Wie bei anderen Stücken, so setzt der alte Welttheater-Zauberer (im Oktober wird er 83 Jahre alt) in seiner Moby-Dick-Show erneut auf seine unvergleichbare Mischung aus Musical mit Ohrwürmern aus der Feder von Anna Calvi, modernem Tanzabend mit klackenden, blitzartigen, mechanisch wirkenden Posen, Gesten und Grimassen – in Anlehnung an japanisches Kabuki- und chinesisches Schatten-Theater. Punktuell reichert er seine Unterhaltungsästhetik mit poetischen und philosophischen Akzenten an. Dynamisch wird die Bilderflut in dunklen Farben vorangetrieben durch eine Live-Band von Dom Bouffard, die nach dem Finale Furioso genauso wie die Darsteller bejubelt wird.

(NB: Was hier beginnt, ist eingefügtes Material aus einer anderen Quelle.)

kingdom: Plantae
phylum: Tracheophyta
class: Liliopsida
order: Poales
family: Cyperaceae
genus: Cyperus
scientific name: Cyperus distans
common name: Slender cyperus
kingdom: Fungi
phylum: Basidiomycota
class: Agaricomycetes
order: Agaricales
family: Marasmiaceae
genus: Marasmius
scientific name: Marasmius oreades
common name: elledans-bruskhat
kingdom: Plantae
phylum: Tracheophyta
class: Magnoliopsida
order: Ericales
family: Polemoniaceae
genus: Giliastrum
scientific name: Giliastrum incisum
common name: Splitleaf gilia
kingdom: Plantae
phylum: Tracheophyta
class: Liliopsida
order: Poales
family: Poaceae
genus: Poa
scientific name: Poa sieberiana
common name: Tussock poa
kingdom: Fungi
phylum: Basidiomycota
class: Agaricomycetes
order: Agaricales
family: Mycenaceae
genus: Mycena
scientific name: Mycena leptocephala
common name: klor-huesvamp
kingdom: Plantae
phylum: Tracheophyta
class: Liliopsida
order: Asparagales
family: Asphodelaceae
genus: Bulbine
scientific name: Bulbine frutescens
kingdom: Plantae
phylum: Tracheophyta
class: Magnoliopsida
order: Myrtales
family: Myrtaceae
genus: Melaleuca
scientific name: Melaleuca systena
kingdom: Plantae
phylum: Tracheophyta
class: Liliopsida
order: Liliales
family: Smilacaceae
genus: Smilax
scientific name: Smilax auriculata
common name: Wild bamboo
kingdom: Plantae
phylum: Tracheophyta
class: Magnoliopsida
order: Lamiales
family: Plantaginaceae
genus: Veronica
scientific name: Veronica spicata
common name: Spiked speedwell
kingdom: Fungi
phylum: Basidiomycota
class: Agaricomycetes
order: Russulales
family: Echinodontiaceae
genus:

Klar, dass der Regisseur in 100 Minuten nicht ein Opus summum auf die Bühne bringen will. So fischen Wilson und Chefdramaturg Robert Koall aus dem Kultroman von Herman Melville kurze Episoden und kleine Prisen heraus – wie Betrachtungen über Farben, religiöse Gedankensplitter über das Verhältnis zwischen Gott und Mensch. Und über die Liebe zwischen Männern, die gemeinsam jahrelang auf Walfang über die Ozeane fahren, eng nebeneinander in Kojen schlafen. Themen, die alle vorkommen im gleichnamigen Mammutwerk, das schon vor Jahrzehnten Hollywoods Traumfabrik inspirierte – gerade wegen der seltsamen Mixtur aus Roman, Abenteuergeschichten und Philosophie.

Um den Wal ging es dem Amerikaner Melville – mit „Moby Dick“ setzte er ihm auf knapp 1000 Seiten ein literarisches Denkmal, das Zeitgenossen kategorisch als „Irrenhaus-Literatur“ verurteilten. Veröffentlicht 1851, als Walfang ein mühsames und gefährliches Geschäft war.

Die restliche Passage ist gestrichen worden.